## Document extract
..........

Sunday, June 10, 2018

Mordock Park, Johnson City OR

Our next lil' adventure takes us out to the wilds of suburban Clackamas County, where we're visiting the lone city park in the tiny town of Johnson City, Oregon, pop. 566. The park's a cute little grassy area on the town's only lake, and I think the Flickr slideshow of it came out pretty well, but to be perfectly honest the park was the hook to go visit this... unusual small city. The peculiar thing about Johnson City is that its city limits are precisely the boundaries of the Johnson Mobile Estates mobile home park. All residences in town are mobile homes, all residents are renters, and the only property owners are the grandchildren of the city's founder, who willed it into being back in 1970.

Ever since I first read about the place, I've been intrigued (as an ex-poli sci major) about how the arrangement works: You have a mayor and city council and all the trappings of a 500-or-so person small city, but the city is also one family's private property, and they're the sole landlord of everyone in town. Even the city's park and the lake belong to the owners, not the city government. So (as I often do) I rummaged through the library's Oregonian newspaper database, hoping to see how this situation had worked out in practice. I was not at all surprised to see it's led to several ugly conflicts over the years, and here I am to share the gory details. So this post might get me banned from the city after it goes live, but hey, I've already got my photos, and I'm not really in a hurry to go back anyway, so ¯\_(ツ)_/¯.

The trailer park (originally called "Johnson's Mobile City") first appeared in the paper in May 1959, in a small classified ad. Similar ads run regularly after that, and there's nothing that makes it stand out from any other trailer park. A December 1961 ad suggested that readers might like to come see the "largest Christmas tree", and check out a shiny new trailer space while they were there. The place doesn't appear to have figured in any actual news stories until the idea of incorporating as a city came up.

The first mention I can find about incorporation was an October 15th 1968 editorial against the idea, which condescendingly called it an "amusing little news story". Early articles (like this one) insisted on putting the city's name in scare quotes. The Oregonian was highly amused by the very idea of mobile home residents trying to exercise self-government; as far as I know the paper's never turned down a single chance to sneer at poor and working class people in their entire 150+ year history. The county commission agreed that incorporation was a silly idea and vetoed the original 1968 petition, but the would-be city fought all the way to the state Supreme Court and won after a two year battle. An April 1970 article on the upcoming incorporation vote mentioned that most of the people who had signed the 1968 petition had since moved, it being a mobile home park and all. The article noted, bemusedly, that, "The only reason given for incorporation was desire of the residents to control their own affairs." The article also explains that at some point during the long legal battle, state law had been changed to prevent any more Johnson Cities from happening, but legislators didn't move fast enough and Johnson City itself was grandfathered in.

Despite all the sneering from the state's paper of record, the new city incorporated in June 1970 by a 49-10 vote; the Oregonian rolled out the scare quotes for "Johnson City" one last time to mark the occasion. When asked about his plans, Delbert Johnson (the city's founder and namesake, as well as the trailer park's owner & sole proprietor, and owner of the city's sole permanent house) explained he didn't want to run for mayor or city council as it would "keep him tied down". The article mentions that as a city, it was now eligible for a cut of the state's gas, cigarette, & alcohol taxes, intimating without evidence that this might have been the ulterior motive. After the big election, the city existed quietly for the first couple of years, popping up in the news once when it got a small branch library in June 1972.

..........

## Records
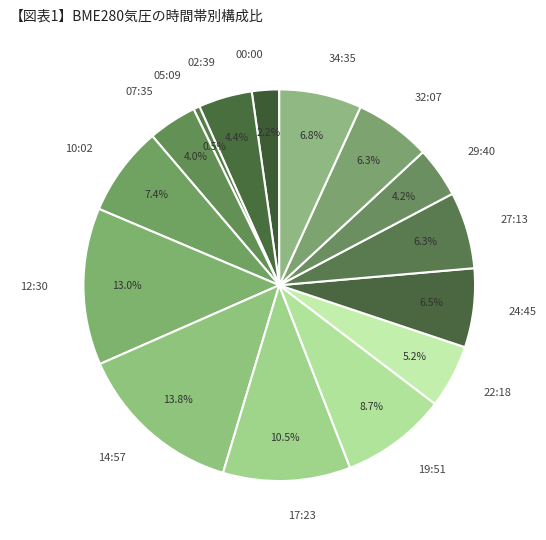

Which has a higher value, 12:30 or 14:57?

14:57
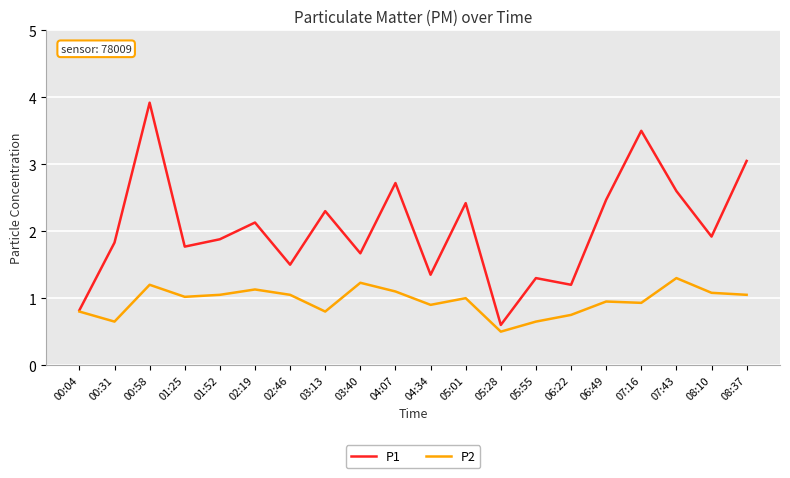

What is the sum of all P1 values?

41.0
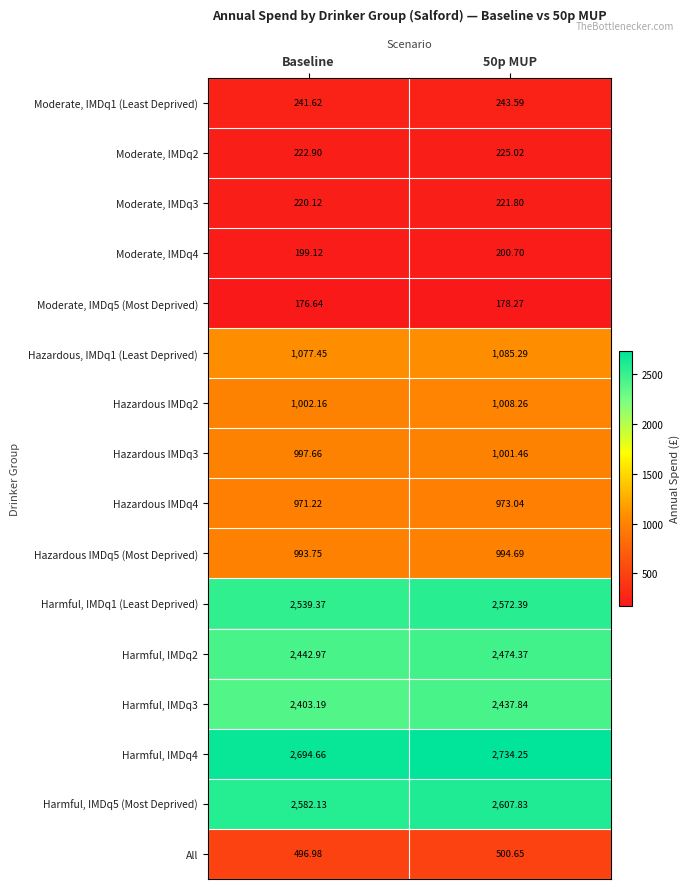

Which category has the lowest value in the Moderate, IMDq2 series?

Baseline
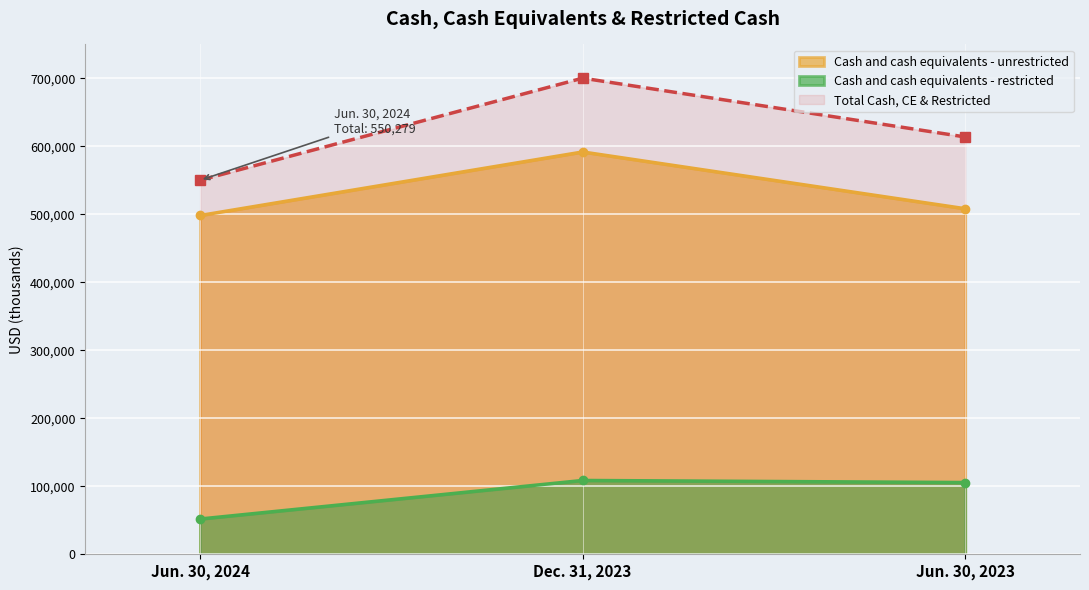

What is the spread (max minus min) of values at Dec. 31, 2023?

591833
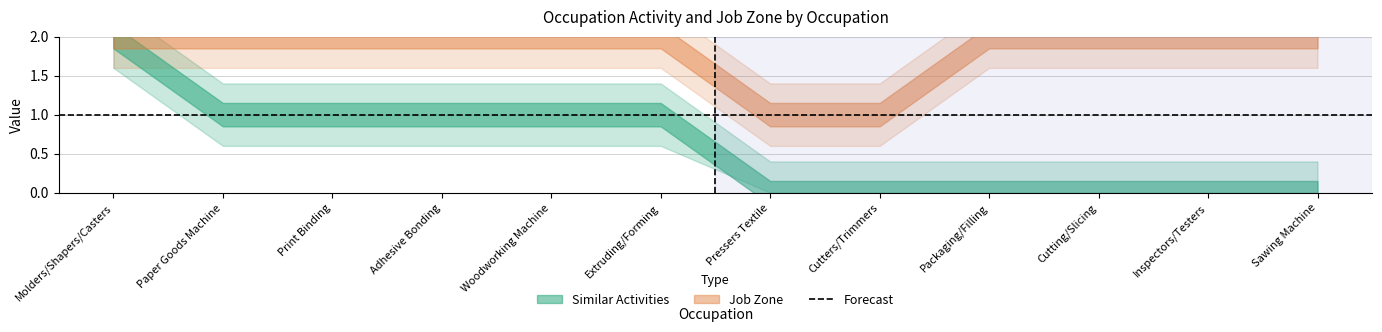

Reading left to right, what are all the values shown in this chart?

Similar Activities: Molders/Shapers/Casters=2	Paper Goods Machine=1	Print Binding=1	Adhesive Bonding=1	Woodworking Machine=1	Extruding/Forming=1	Pressers Textile=0	Cutters/Trimmers=0	Packaging/Filling=0	Cutting/Slicing=0	Inspectors/Testers=0	Sawing Machine=0
Job Zone: Molders/Shapers/Casters=2	Paper Goods Machine=2	Print Binding=2	Adhesive Bonding=2	Woodworking Machine=2	Extruding/Forming=2	Pressers Textile=1	Cutters/Trimmers=1	Packaging/Filling=2	Cutting/Slicing=2	Inspectors/Testers=2	Sawing Machine=2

..........

Answer these questions from the post about Johnson City:
1. In what month and year did the trailer park first appear in the paper?
2. By what vote did the new city incorporate in June 1970?
3. In what month and year did the city get a small branch library?
The records are unrelated to the text and stand as independent material.

1. May 1959
2. 49-10
3. June 1972